Top result (LLM-reranked):
In deep learning, the transformer is an artificial neural network architecture based on the multi-head attention mechanism, in which text is converted to numerical representations called tokens, and each token is converted into a vector via lookup from a word embedding table.

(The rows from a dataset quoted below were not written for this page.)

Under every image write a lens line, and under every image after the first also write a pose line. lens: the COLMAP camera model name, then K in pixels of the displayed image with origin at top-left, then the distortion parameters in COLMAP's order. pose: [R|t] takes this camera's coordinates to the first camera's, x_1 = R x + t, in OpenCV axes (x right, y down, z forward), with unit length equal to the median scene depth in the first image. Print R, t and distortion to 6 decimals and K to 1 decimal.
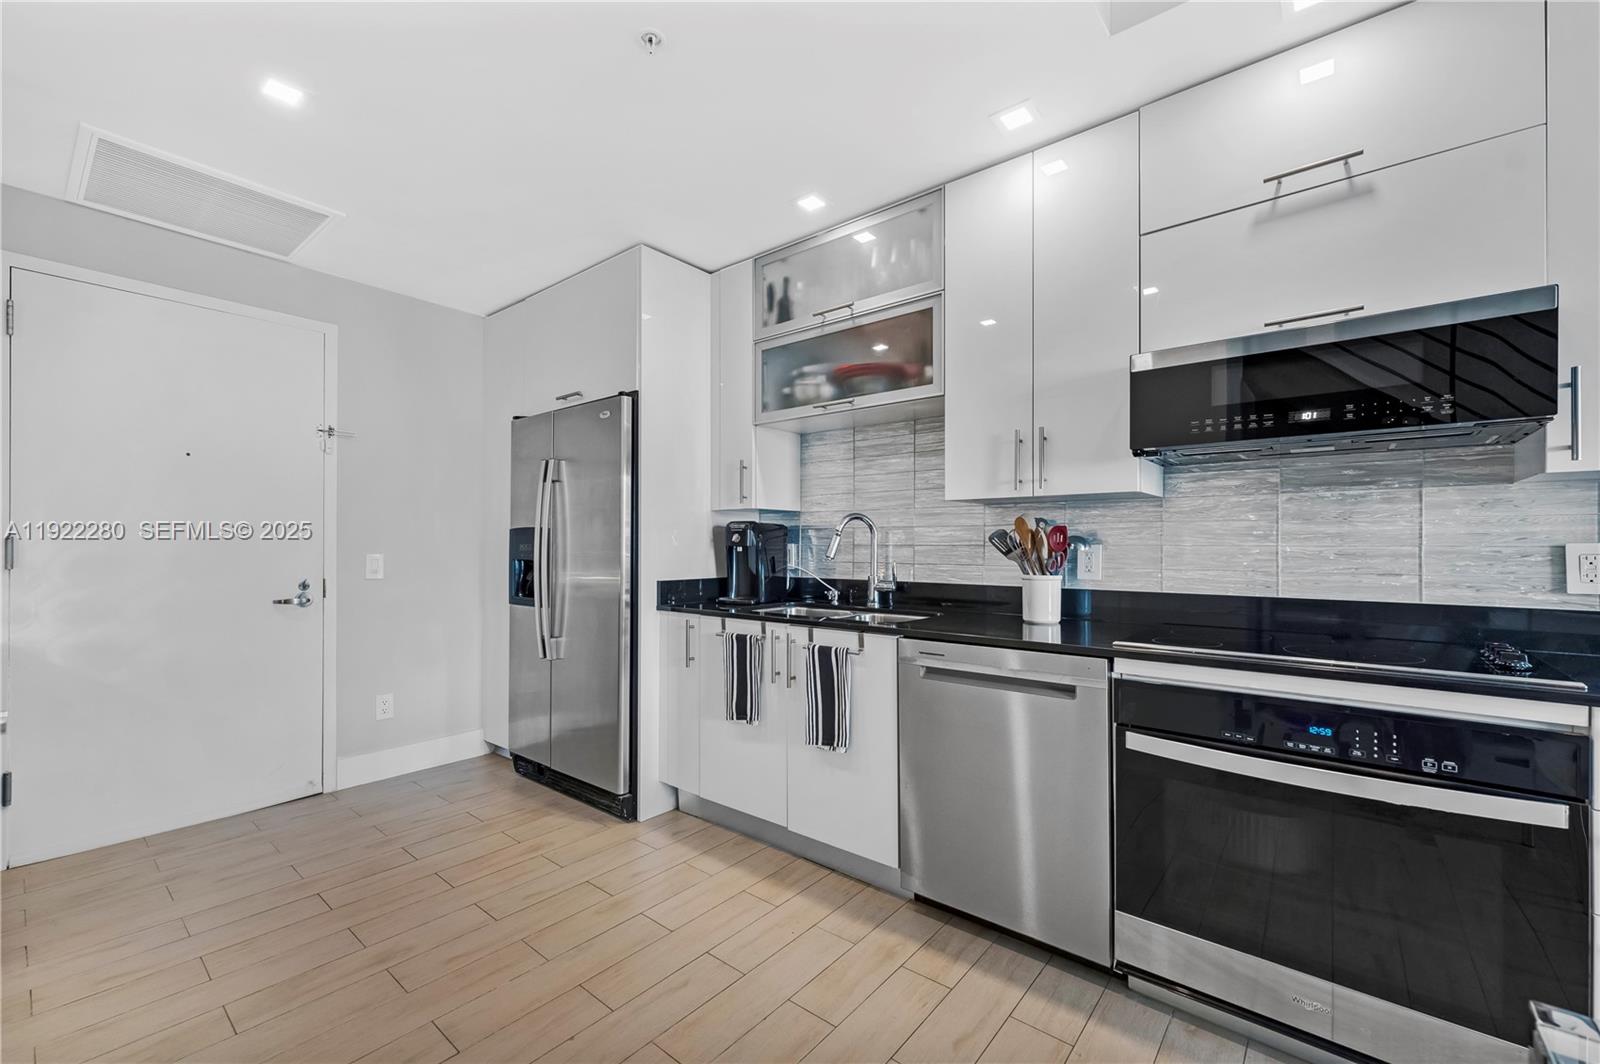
lens RADIAL K [[654.4, 0, 798.3], [0, 654.4, 536.6], [0, 0, 1]] dist [0.002772, -0.000234]
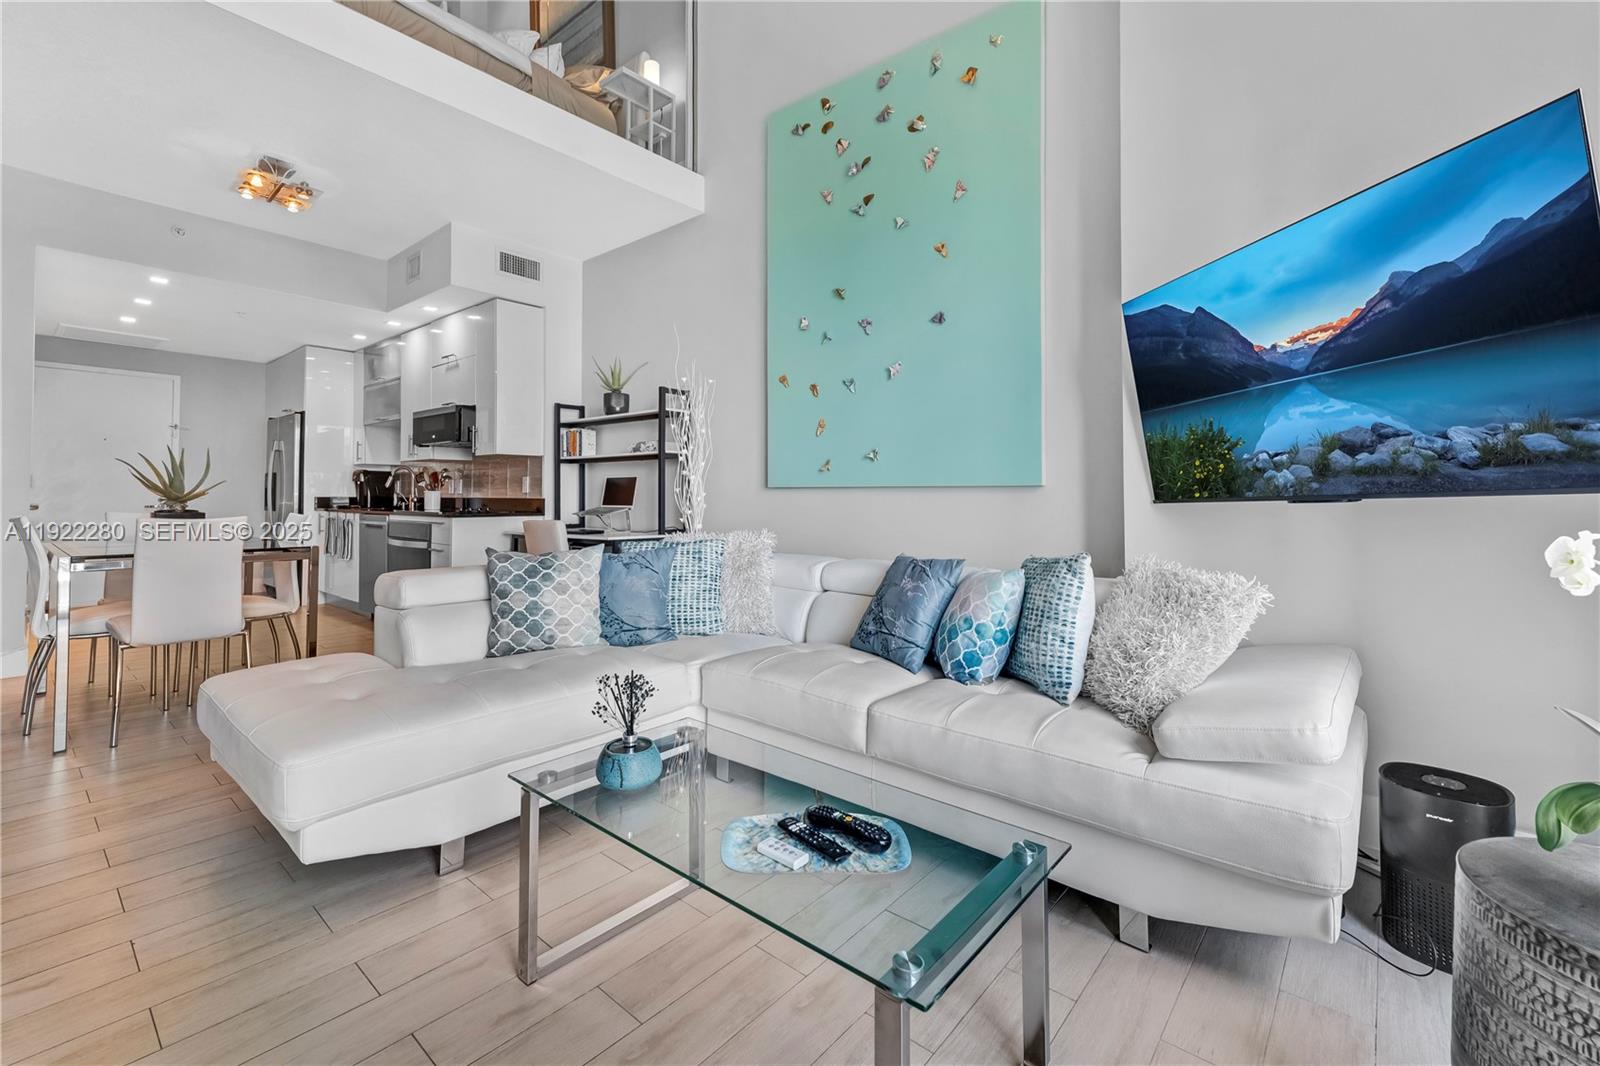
lens RADIAL K [[660.2, 0, 797.5], [0, 660.2, 474.9], [0, 0, 1]] dist [0.000391, -0.001716]
pose [[1.000000, 0.000190, 0.000786, 1.422681], [-0.000180, 0.999921, -0.012598, 0.022605], [-0.000788, 0.012598, 0.999920, -1.238539]]
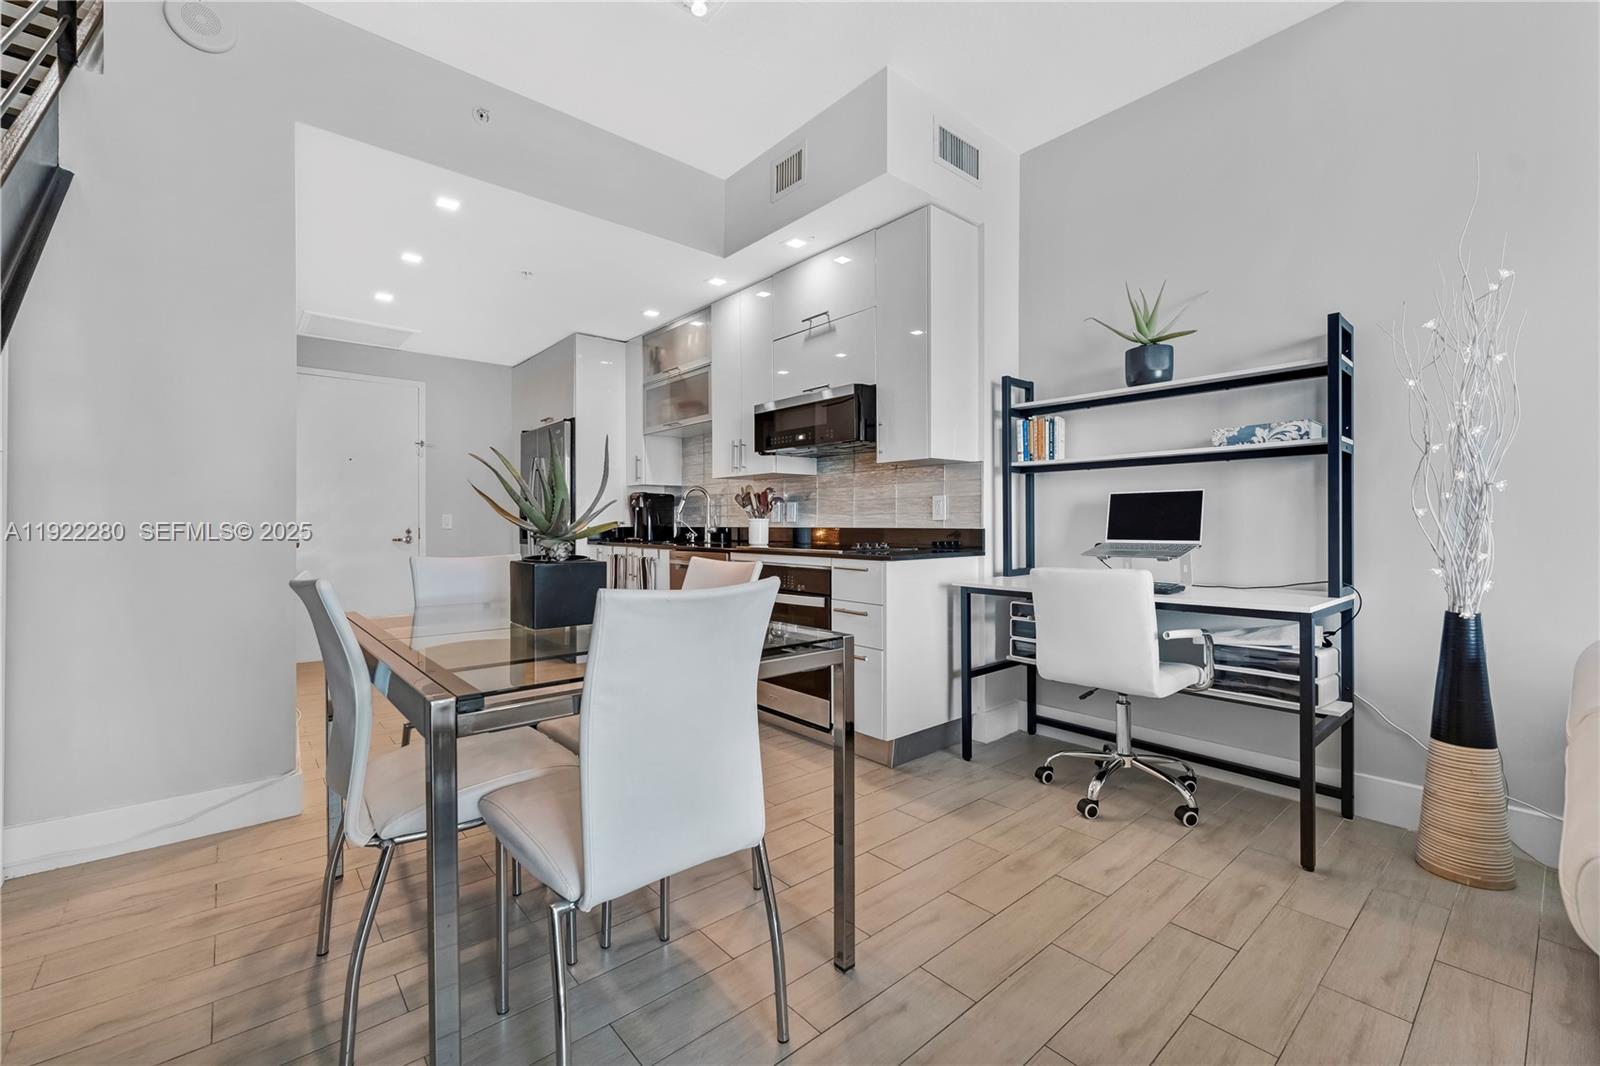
lens RADIAL K [[660.2, 0, 801.3], [0, 660.2, 520.7], [0, 0, 1]] dist [0.000391, -0.001716]
pose [[0.986422, -0.003508, -0.164196, 0.632142], [0.004902, 0.999955, 0.008089, 0.039375], [0.164160, -0.008784, 0.986395, -0.630749]]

At each layer, each token is then contextualized within the scope of the context window with other (unmasked) tokens via a parallel multi-head attention mechanism, allowing the signal for key tokens to be amplified and less


### Key Takeaways

**When to Use Each Approach**:

1. **Hybrid Only**: 
   - High-volume applications (>1000 QPS)
   - Latency critical (<50ms requirement)
   - Good enough quality for most queries

2. **Hybrid + Cross-Encoder**:
   - Production default for most applications
   - Moderate latency acceptable (100-200ms)
   - Significant quality improvement for minimal cost
   - Best bang for buck

3. **Hybrid + Cross-Encoder + LLM**:
   - Complex queries requiring reasoning
   - Low volume, high value use cases
   - User-facing features where quality matters most
   - Budget for LLM API costs

**Cost Comparison** (rough estimates per 1000 queries):
- Hybrid only: ~$0
- + Cross-encoder: ~$0 (self-hosted) or ~$0.10 (API)
- + LLM rerank: ~$5-50 depending on model

**Quality Improvements** (measured by NDCG@5):
- Hybrid only: Baseline
- + Cross-encoder: +10-20% improvement
- + LLM rerank: +5-15% additional improvement

**Production Recommendation**: 
Start with Hybrid + Cross-encoder. Add LLM reranking selectively based on query complexity signals (question length, ambiguity, user tier).